Liberté d’expression : le double jeu de la France

Pour avoir fait une publication sur sa page Facebook, Dieudonné M’bala Mbala fait l’objet d’une poursuite judiciaire. C’est suite aux attentats terroristes qui ont visé la rédaction de « Charlie Hebdo » et l’Hyper Cacher de la porte de Vincennes. La justice française l’accuse de défendre le terrorisme et de tenir des propos contre les juifs. Dieudonné est poursuivi à cause de ses opinions dans un contexte où la France tout entière se mobilise pour défendre les libertés d’expression et d’opinion, qui sont d’ailleurs garanties par la loi du pays. Paradoxe !
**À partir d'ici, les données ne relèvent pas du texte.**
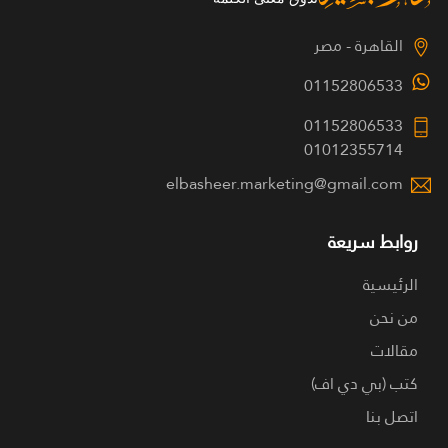
القاهرة - مصر
01152806533
01152806533
01012355714
elbasheer.marketing@gmail.com
روابط سريعة
الرئيسية
من نحن
مقالات
كتب (بي دي اف)
اتصل بنا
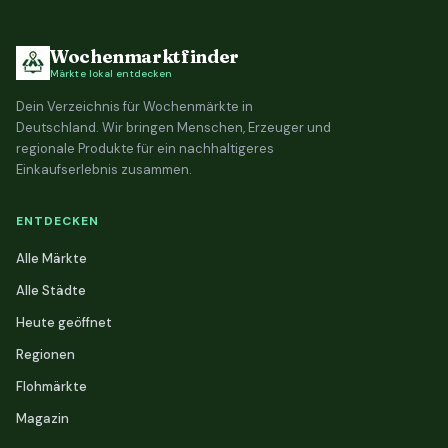
Wochenmarktfinder
Märkte lokal entdecken
Dein Verzeichnis für Wochenmärkte in
Deutschland. Wir bringen Menschen, Erzeuger und
regionale Produkte für ein nachhaltigeres
Einkaufserlebnis zusammen.
ENTDECKEN
Alle Märkte
Alle Städte
Heute geöffnet
Regionen
Flohmärkte
Magazin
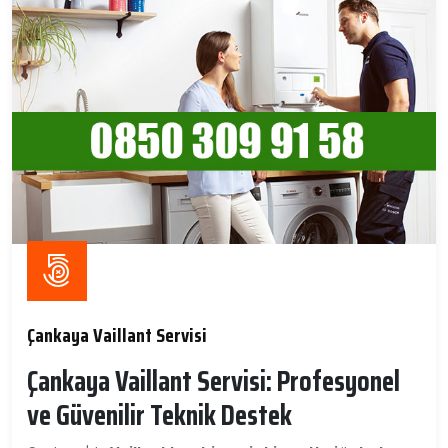
Çankaya Vaillant Servisi
Çankaya Vaillant Servisi: Profesyonel
ve Güvenilir Teknik Destek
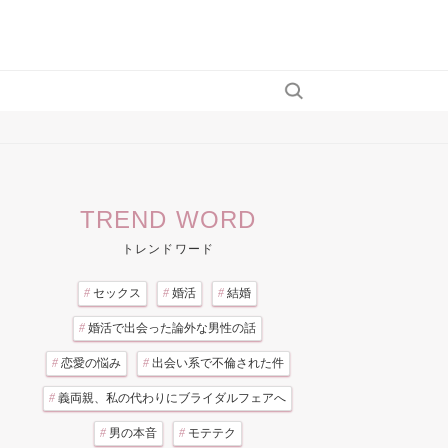
TREND WORD
トレンドワード
#
セックス
#
婚活
#
結婚
#
婚活で出会った論外な男性の話
#
恋愛の悩み
#
出会い系で不倫された件
#
義両親、私の代わりにブライダルフェアへ
#
男の本音
#
モテテク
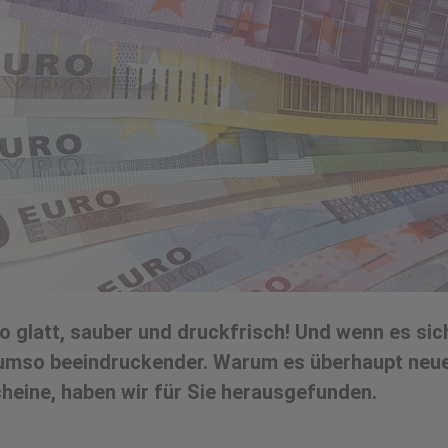
o glatt, sauber und druckfrisch! Und wenn es sic
 umso beeindruckender. Warum es überhaupt neue
eine, haben wir für Sie herausgefunden.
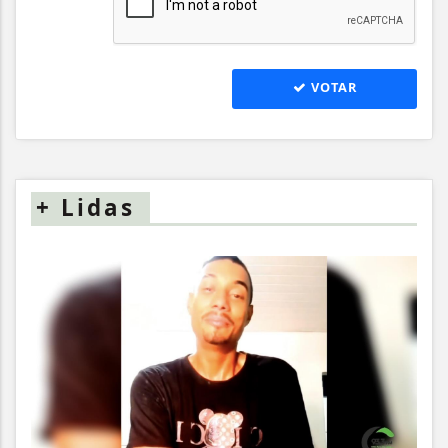
VOTAR
+
Lidas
En France, on ne peut pas tout dire ou du moins tout le monde ne peut pas exprimer librement ses opinions. Dieudonné M’bala M’bala l’artiste humoriste est dans le viseur de la justice française pour apologie du terrorisme et  de l’antisémitisme. Il est poursuivi pour ses propos tenus sur Facebook après la marche républicaine en soutien de Charlie Hebdo. Il a écrit : « Sachez que ce soir, en ce qui me concerne, je me sens Charlie Coulibaly », détournant le slogan « Je suis Charlie », en y associant le nom du djihadiste Amédy Coulibaly, auteur de la prise d’otage au cours de laquelle quatre juifs ont été tués à Paris. Il n’en fallait pas plus pour être accusé de tous les pêchers d’Israël,  dans une république, qui pourtant a ratifié les principaux instruments juridiques internationaux relatifs aux droits de l’Homme, qui consacrent la liberté d’opinion et d’expression.
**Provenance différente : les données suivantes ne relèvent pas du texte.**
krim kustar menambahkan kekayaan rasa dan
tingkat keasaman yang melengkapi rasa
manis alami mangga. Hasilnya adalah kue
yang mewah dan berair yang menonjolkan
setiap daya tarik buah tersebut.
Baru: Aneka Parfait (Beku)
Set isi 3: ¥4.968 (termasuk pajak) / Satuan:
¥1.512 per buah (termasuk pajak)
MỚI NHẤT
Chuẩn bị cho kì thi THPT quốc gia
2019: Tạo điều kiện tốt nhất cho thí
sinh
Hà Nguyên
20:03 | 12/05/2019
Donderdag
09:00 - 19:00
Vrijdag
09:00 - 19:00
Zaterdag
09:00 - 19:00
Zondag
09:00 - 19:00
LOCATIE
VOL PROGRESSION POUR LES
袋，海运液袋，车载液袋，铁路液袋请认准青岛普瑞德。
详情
L’article 19 du pacte international des Nations Unies stipule que la liberté d’expression comprend: « la liberté de rechercher, de recevoir et de répandre des informations et des idées de toute espèce sans considération de frontière». Au nom de ce pacte international, la condamnation de Dieudonné pose problème  puisque la France en est signataire. Rappelons que depuis 1789  la France a sacralisé les libertés d’expression à travers sa Déclaration des Droits de l’Homme et du Citoyen. Et les articles 10 et 11 de cette déclaration disent que : « Nul ne doit être inquiété pour ses opinions, même religieuses, pourvu que leur manifestation ne trouble pas l’ordre public établi par la loi. » (Article 10). « La libre communication des pensées et des opinions est un des droits les plus précieux de l’homme ; tout citoyen peut donc parler, écrire, imprimer librement, sauf à répondre de l’abus de cette liberté dans les cas déterminés par la loi. » (Article 11). Il est vrai que ces deux derniers articles encadrent la liberté d’expression, donc  les arguments « de trouble à l’ordre publique » et « d’abus de liberté » peuvent être brandis pour écrouer l’artiste humoriste. Et si tel en est le cas, que doit-on dire de Charlie Hebdo dont les caricatures sur le prophète Mahomet de 2012 et de 2015 troublent « l’ordre international » ? La caricature de Mahomet par Charlie Hebdo en 2012 était intervenue suite à la sortie aux USA du film, « l’innocence des musulmans ». Ce film a provoqué des violences en Afrique, au Moyen Orient et en Europe.

L’Etat français  avec ses lois bien encadrées n’a pas pris en son temps, des mesures préventives pour empêcher le journal de jeter de l’huile sur le feu. Si Charlie a le droit de dessiner et de publier, pourquoi pas Dieudonné qui est un humoriste et qui fait la joie de milliers de spectateurs ?

C’est donc avec juste raison que ce dernier dit que «Les humoristes jouent avec les interdits et les tabous, ils ont leur place, comme la couverture de Charlie sur le Prophète a sa place […] Le rire, c’est aussi de s’émanciper de la pensée unique… ».